Finding out what went wrong with failed romance
SAN FRANCISCO (Reuters) - With Valentine's Day just a week away disappointed daters wondering what went wrong with the romance have a new way to discover why the relationship fizzled.
A website called WotWentWrong provides a guided way to request and respond to feedback on why things didn't work out.
"It's for the people who are evolved enough to really want to be mature about it and find out so that they can move on," said Audrey Melnik, the developer and CEO of the site.
By selecting from a number of pre-made templates, users can request feedback from their former dates, in a way that Melnik said removes emotion from the equation.
"It's really just to tell them 'I understand there's no future with us, but just to get closure, let me know why you lost interest'," she said.
After the feedback has been submitted, the initial requestor is able to view that information, along with advice, and products, recommended by the website.
"If he says that you're constantly late, or have a problem with punctuality, there's a book there for helping you," she said.
According to Melnik, not hearing back from a date after an apparent connection is something that can happen for a variety of reasons. And the only way to truly know is to ask.
"A little bit of time goes by and you don't hear from him and you're sitting there and wondering if there's some kind of process going on his life, or if he's just not into you," Melnik explained.
The website, she said, is a socially acceptable way to ask, rather than an email or phone call which could put the other person on the spot.
More often, Melnik said that it's women who are left wondering why relationships didn't work which she said is attributed to the social conventions of dating.

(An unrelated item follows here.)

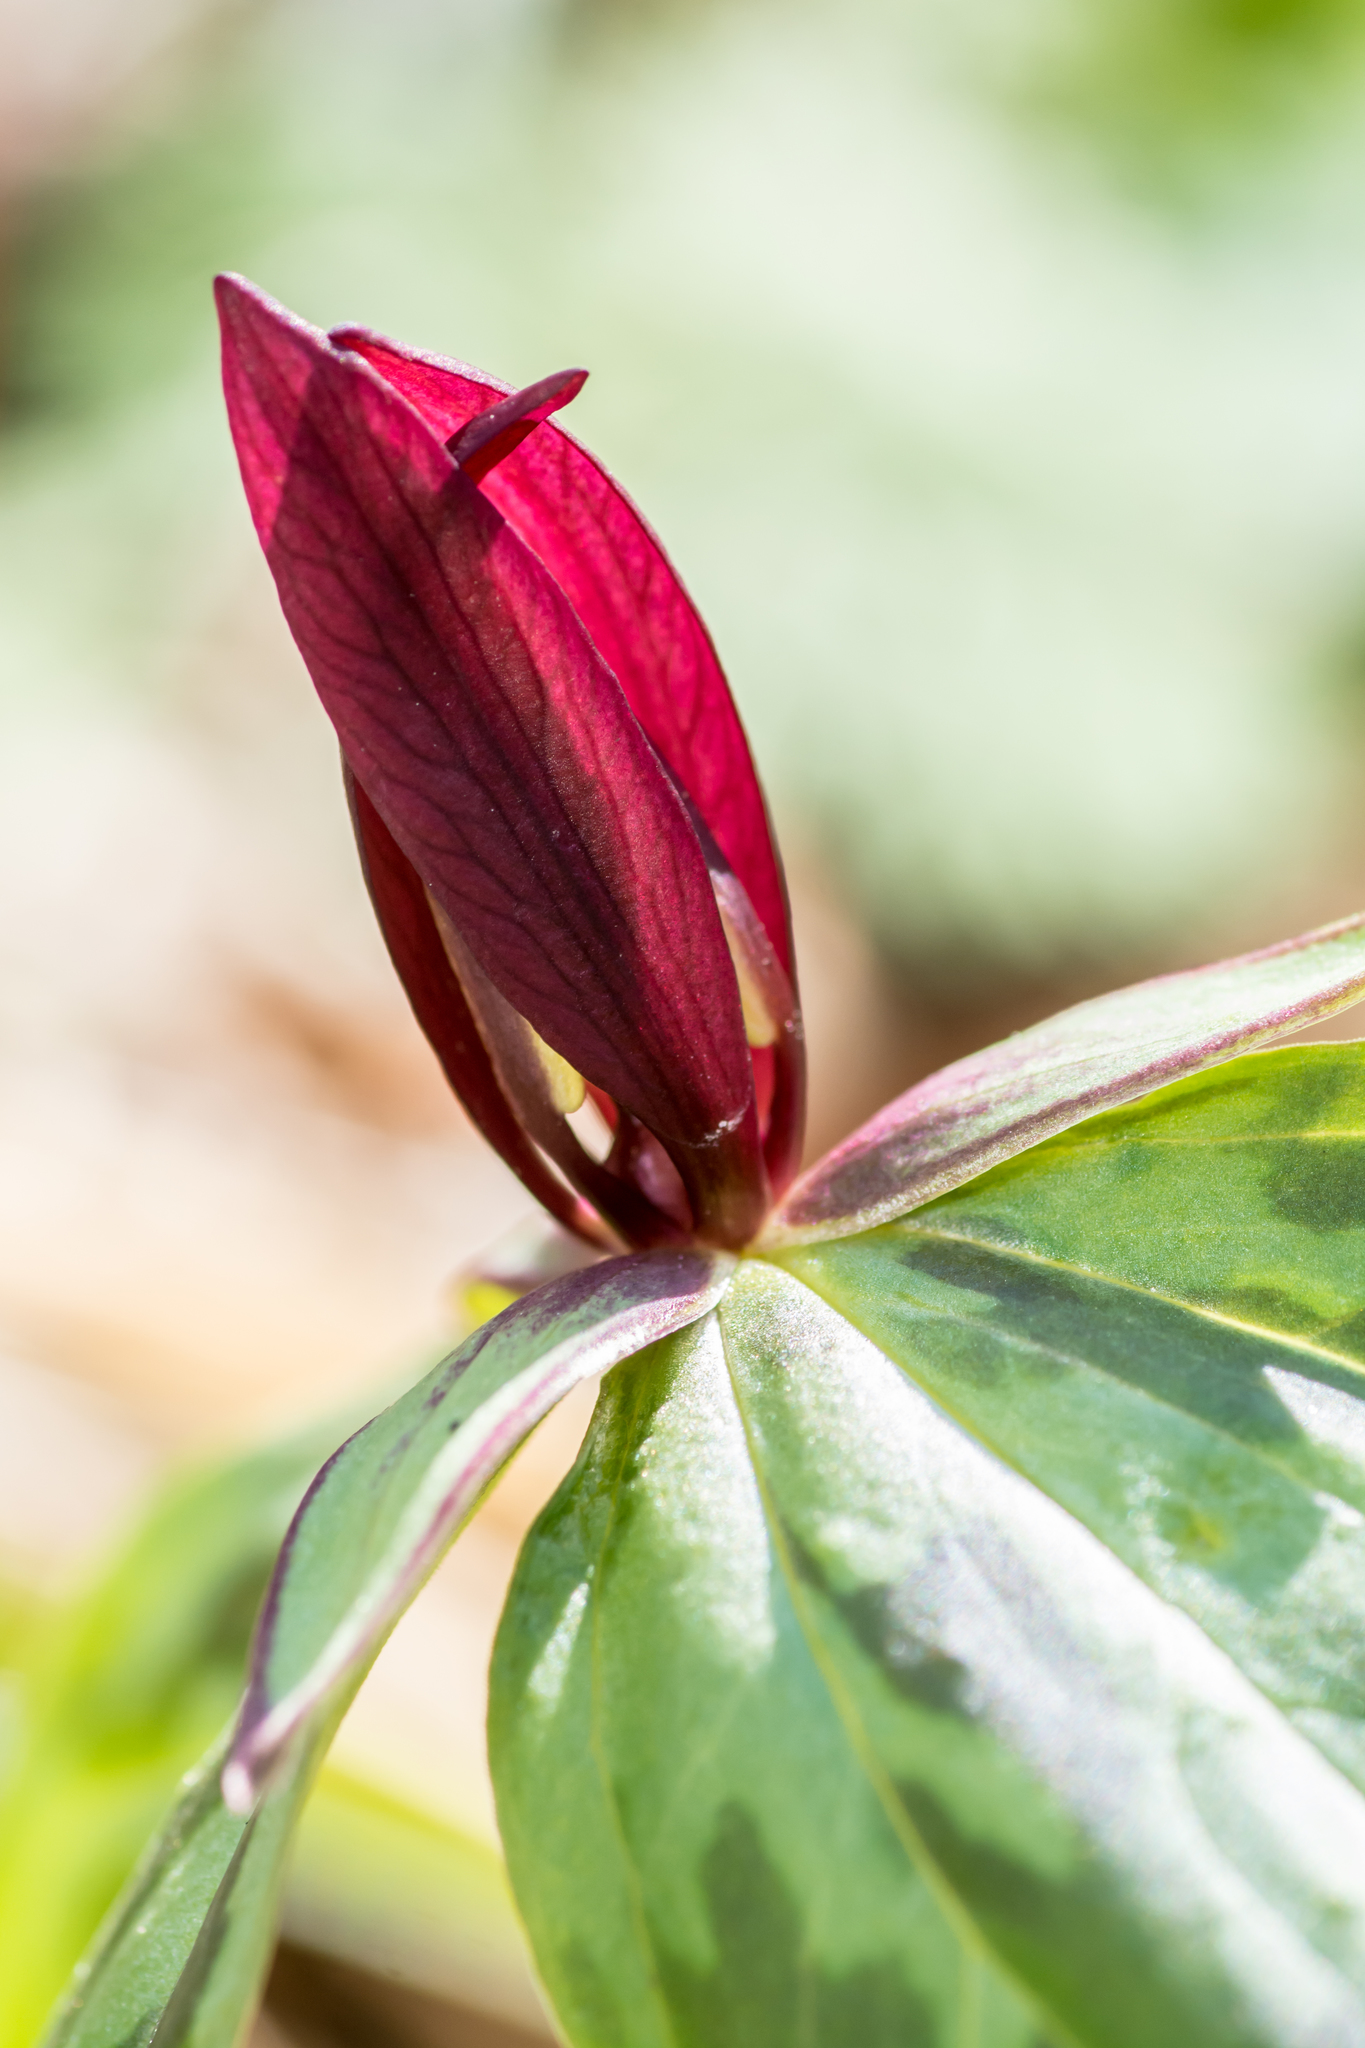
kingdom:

"Mostly the way the dating story goes is that the guy does the pursuing. So the guy is in the position to make the phone call, and the woman is in the position to wait for that phone call," she said.
Coming from an technology background, Melnik came up with the idea when she realized that there were no hard statistics on the most common mistakes people make in relationships.
She realized that a website would be the best way to collect the data, and plans to create a feature on the website that will allow users to filter the information based on gender, duration of the relationship, location and other features after enough feedback has been collected.
But is there really value in gaining this feedback when a relationship is over? Melnik thinks there is.
"If you're continually making the same mistakes, shouldn't you know about that so you can fix them?" she said.